States still sometimes have the capacity to tell the truth about what the government is (not) doing. If you keep your eyes open, you can get a pretty adequate picture of what is going on. In the UK, for example, the National Audit Office still tells you more or less how things are failing.
What happened next
Howard’s end came in late 2007. Labour under Kevin Rudd comprehensively bollocksed its climate response. Gillard tidied up the mess as best she could. Then the wrecking ball known as Tony Abbott swept that thin legislation away. Prime Minister Turnbull did feck all, Scott Morrison has continued the rot…
On this day in 2005, Australian politician Anthony Albanese said the following in parliament.
At the beginning of this century, we are at a crossroad. The science is clear and compelling: ecological decline is accelerating and many of the world’s ecosystems are reaching dangerous thresholds. Overexploitation of our natural resources, habitat loss from urbanisation and the clearing of forests for farmland, competition from introduced animals and plants, and climate change induced by a 30 per cent increase in atmospheric concentrations of greenhouse gases are threatening the world’s diversity. The facts are these: since the industrial revolution average global surface temperatures have risen by one degree Celsius, the most dramatic rise for over 1,000 years; the five hottest years on record have occurred in the last seven years, the 10 hottest in the last 14; snow cover has decreased 10 per cent since the 1960s; and glaciers that have not retreated since the last ice age 12,000 years ago are now doing so.
The Howard government’s most significant failure is its decision to pursue an isolationist position on climate change….
You can read the full whack here.
The context is this – Australian civil society was still not up on its hindlegs about climate change, despite the country’s exquisite vulnerability, shameful international record and largely derisory domestic response. By the end of the following year, that would change….
What happened next
Well, “Albo” is now leader of the opposition. And there is an election coming. Watch this space.
On this day in 2006 Anthony Albanese MP (now leader of the Opposition and perhaps Australia’s next Prime Minister) and Federal Labor MP Bob Sercombe launched Our Drowning Neighbours, Labor’s Policy Discussion Paper on Climate Change in the Pacific.
This was part of the ALP’s use of climate as an ‘wedge’ issue to differentiate itself from the (seemingly-endless) government of John Howard (we will be coming back to him more than once in the course of this project). That use of climate as a wedge would accelerate markedly when, at the end of 2006, Kevin Rudd took over as opposition leader.
Why this matters. By the early 1980s, once the science and consequences of what was then called the “carbon dioxide problem” was basically settled, the sea level rise issue has been understood. And islands and low-lying states knew they had an existential (and not in the wanky Sartre sense) problem. And there have been endless declarations about this. And Australia, as the big beast in the South Pacific, and as the very big polluter (both domestically and via its coal – and more lately gas exports) is always going to be in the frame.

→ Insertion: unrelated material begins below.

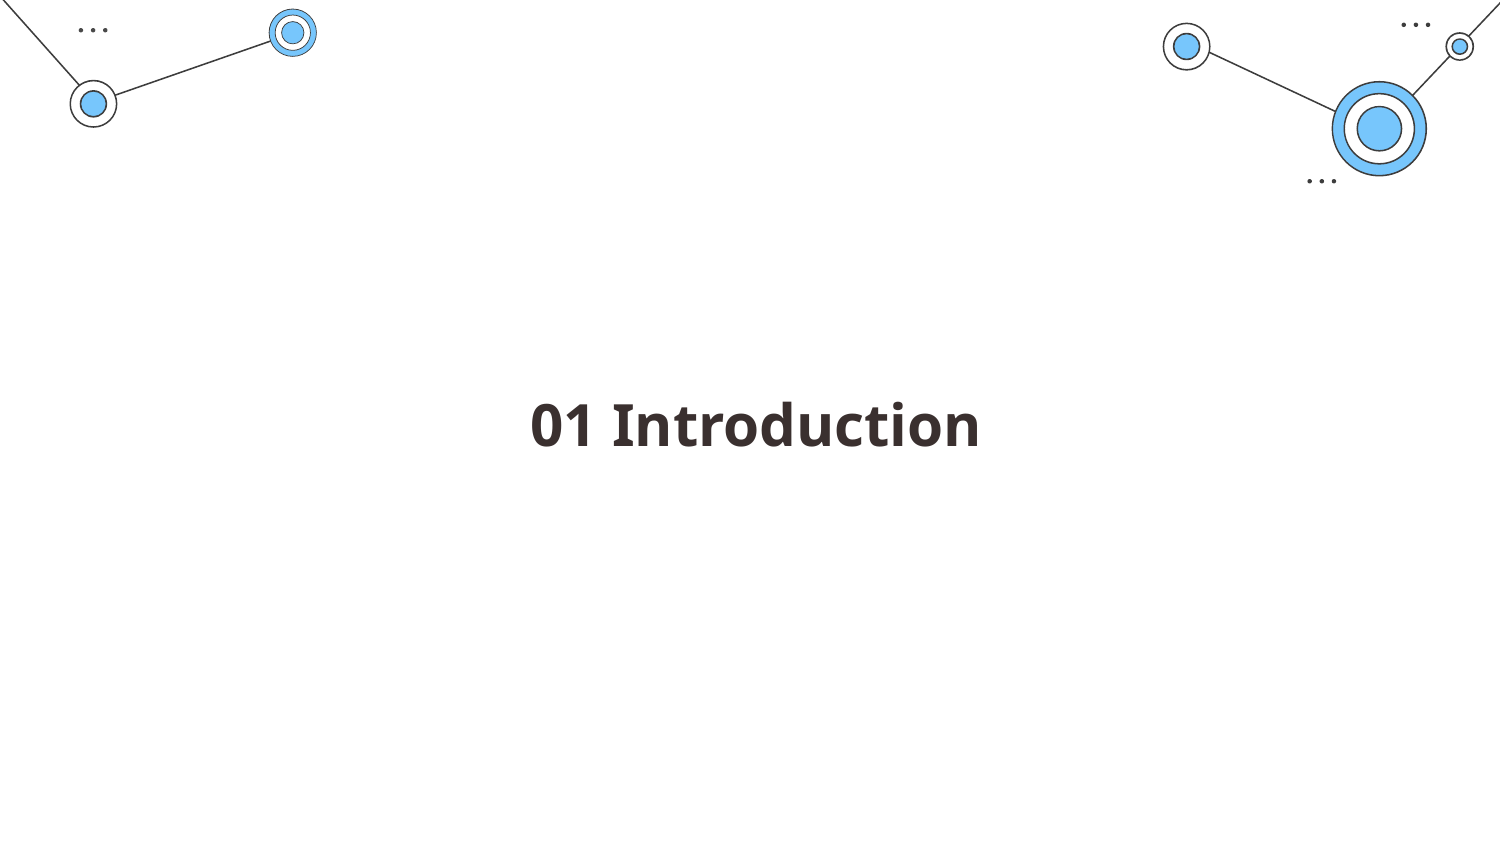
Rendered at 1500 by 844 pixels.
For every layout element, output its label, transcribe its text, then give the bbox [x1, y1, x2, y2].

title 01 Introduction [125, 373, 1388, 468]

What happened next – The Labor Party formed a government in 2007, in the “first climate change election.” Refugee issues were on the agenda for Rudd and then Gillard, but not in the way that Albanese and Seccombe might have thought.. Australia is now fortress Australia, and you wouldn’t bet on a different set of policies any time soon. Meanwhile, the small island states know that they will simply not be there in another fifty years.